Martinez-Guerrero Lucy J, Vignaux Patricia A, Farrera Dominique O, Harris Joshua S, Raman Renuka, Lane Thomas R, Wright Stephen H, Ekins Sean, Cherrington Nathan J
College of Pharmacy, Department of Pharmacology & Toxicology, University of Arizona, Tucson, Arizona.
Collaborations Pharmaceuticals, Inc., Raleigh, North Carolina.
J Pharmacol Exp Ther. 2025 Sep;392(9):103660. doi: 10.1016/j.jpet.2025.103660. Epub 2025 Jul 15.
Equilibrative nucleoside transporters (ENTs) facilitate the equilibrative movement of nucleosides and nucleobases across cell membranes in a sodium-independent manner. ENT1 (SLC29A1) and ENT2 (SLC29A2) also transport nucleoside analogs and can affect the pharmacokinetics and pharmacodynamics of drugs used in cancer, viral infections, and inflammatory disorders. ENT1 and ENT2 may be differentiated functionally by their sensitivity to inhibition by nitrobenzylthioinosine (NBMPR), and we used this difference in NBMPR sensitivity to create a HeLa-based ENT2 inhibition assay. We then screened a library of 1600 diverse compounds composed of drugs and natural products for inhibition against ENT1 and ENT2, selecting a subset of compounds for side-by-side comparison of dose-response studies. We used these screening data to build machine learning models for ENT1 and ENT2 inhibition, employing dataset balancing and conformal prediction to adjust for the asymmetrical nature of the data. A random forest model predicted a prospective test set of 44 additional molecules (from the MedChem Express Drug Repurposing Library [2700 compounds]) as potential ENT1 inhibitors with 59% accuracy. This resulted in the identification of the Food and Drug Administration-approved drugs isradipine, avanafil, and istradefylline as inhibitors of ENT1. These new experimental and computational methods and models for these clinically relevant transporters can be used to evaluate drug-transporter interactions early in drug discovery, before testing in vivo. SIGNIFICANCE STATEMENT: Recent regulatory guidance have suggest the inclusion of the equilibrative nucleoside transporters (eg, ENT1 and ENT2) as transporters with emerging clinical relevance for in vitro and in vivo assessment. We have screened over 1600 diverse molecules, allowing us to build machine learning models that in turn were further used to make predictions to validate the models. Our combined experimental and machine learning approach resulted in the identification of multiple Food and Drug Administration-approved medications as inhibitors of ENT1 or ENT2.

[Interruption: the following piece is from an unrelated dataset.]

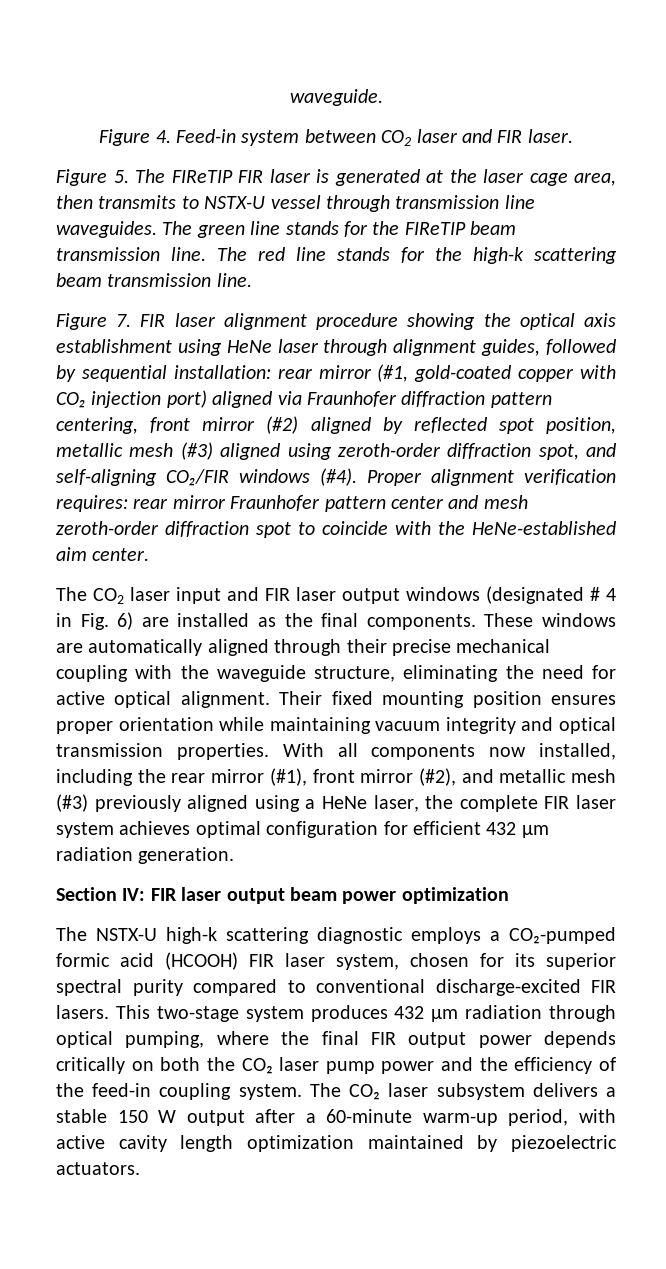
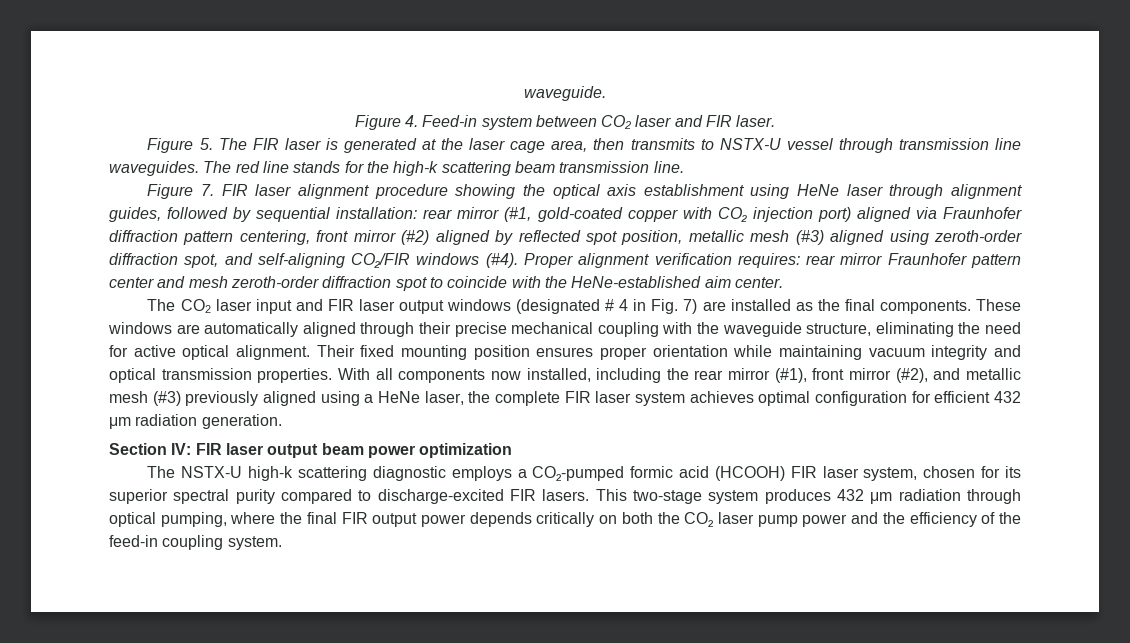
[171,170,233,183] FIReTIP -> (247, 144) none
[196,221,517,238] [56,247,247,261] green line stands for the FIReTIP beam transmission line. The -> (232, 167) none
[117,612,134,630] 6) -> [683,299,698,314] 7)
[316,979,425,993] conventional -> (372, 495) none
[309,1083,616,1100] [56,1109,616,1126] [56,1135,617,1152] [56,1162,140,1175] The CO₂ laser subsystem delivers a stable 150 W output after a 60-minute warm-up period, with active cavity length optimization maintained by piezoelectric actuators. -> (282, 543) none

平衡核苷转运体(ENTs)以不依赖钠的方式促进核苷和核碱基跨细胞膜的平衡转运。ENT1(SLC29A1)和ENT2(SLC29A2)也转运核苷类似物,并可影响用于癌症、病毒感染和炎症性疾病的药物的药代动力学和药效学。ENT1和ENT2在功能上可能因其对硝基苄硫肌苷(NBMPR)抑制的敏感性而有所不同,我们利用NBMPR敏感性的这种差异创建了基于HeLa细胞的ENT2抑制试验。然后,我们筛选了一个由药物和天然产物组成的包含1600种不同化合物的文库,以寻找对ENT1和ENT2的抑制作用,选择了一组化合物进行剂量反应研究的并排比较。我们利用这些筛选数据构建了用于ENT1和ENT2抑制的机器学习模型,采用数据集平衡和共形预测来调整数据的不对称性质。一个随机森林模型预测了另外44个分子(来自MedChem Express药物重新利用文库[2700种化合物])的前瞻性测试集为潜在的ENT1抑制剂,准确率为59%。这导致确定了美国食品药品监督管理局批准的药物伊拉地平、阿伐那非和异他林为ENT1的抑制剂。这些针对这些临床相关转运体的新实验和计算方法及模型可用于在体内测试之前的药物发现早期评估药物-转运体相互作用。意义声明:最近的监管指南建议将平衡核苷转运体(如ENT1和ENT2)纳入具有新兴临床相关性的用于体外和体内评估的转运体。我们筛选了1600多种不同的分子,从而构建了机器学习模型,这些模型进而被进一步用于进行预测以验证模型。我们结合实验和机器学习的方法导致确定了多种美国食品药品监督管理局批准的药物为ENT1或ENT2的抑制剂。